═════ Records provided ═════
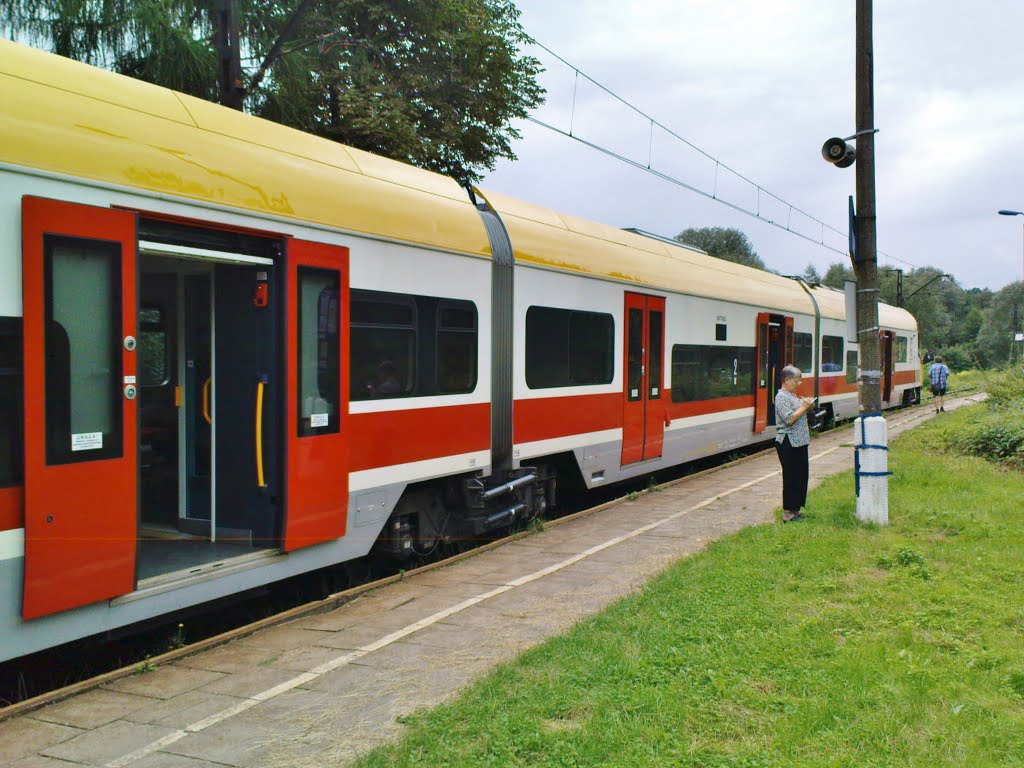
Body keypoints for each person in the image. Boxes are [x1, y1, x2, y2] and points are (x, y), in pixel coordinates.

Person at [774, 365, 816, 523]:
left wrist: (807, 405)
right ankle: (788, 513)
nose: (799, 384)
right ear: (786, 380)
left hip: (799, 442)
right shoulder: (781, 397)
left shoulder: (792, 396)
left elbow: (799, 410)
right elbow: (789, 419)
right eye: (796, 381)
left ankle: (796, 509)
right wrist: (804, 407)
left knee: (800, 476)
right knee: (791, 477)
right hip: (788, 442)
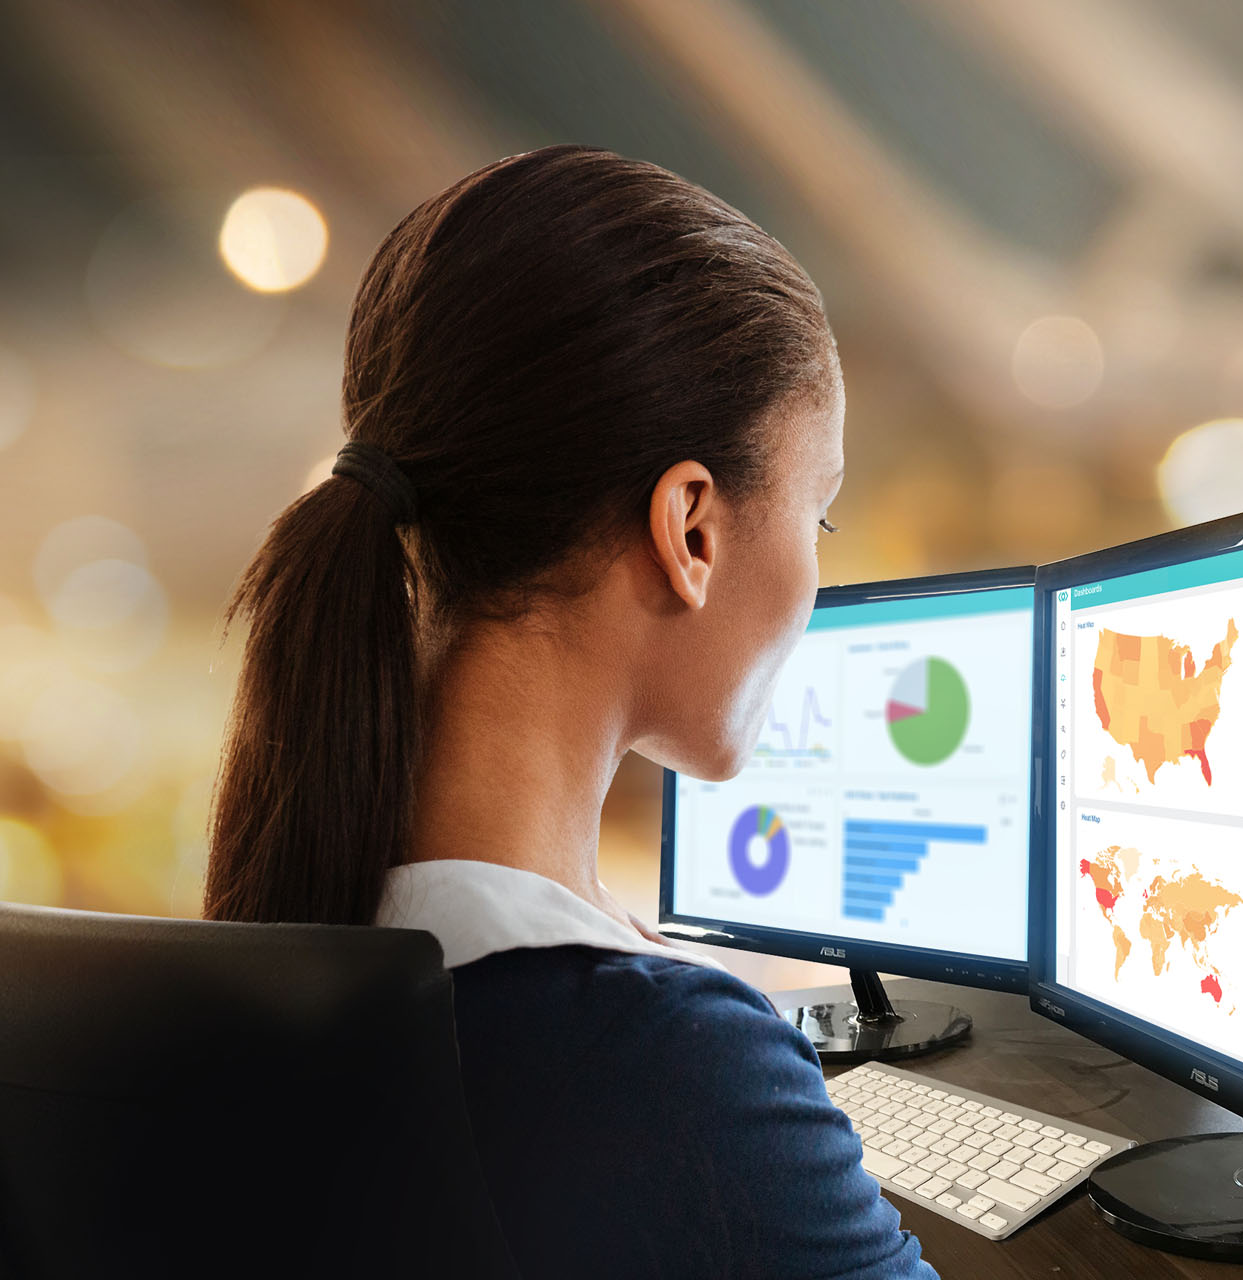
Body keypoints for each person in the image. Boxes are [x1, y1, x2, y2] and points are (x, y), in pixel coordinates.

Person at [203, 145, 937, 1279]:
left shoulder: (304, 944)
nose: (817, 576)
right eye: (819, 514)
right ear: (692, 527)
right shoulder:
═════
# Work item:
Leaving the pictures aside, transcribe exactly the lines from the one containing "left shoulder: (792, 396)" to the final line of the entries above, both ends included.

# Your solution:
left shoulder: (792, 396)
left elbow: (799, 410)
right elbow: (789, 419)
right eye: (796, 381)
left ankle: (796, 509)
right wrist: (804, 407)
left knee: (800, 476)
right knee: (791, 477)
right hip: (788, 442)
Body keypoints for each person in the image. Boxes are [x1, y1, x2, y2] and points are (x, y), in pixel coordinates.

Person at [203, 145, 937, 1279]:
left shoulder: (304, 944)
nose: (817, 576)
right eye: (819, 514)
right ear: (692, 527)
right shoulder:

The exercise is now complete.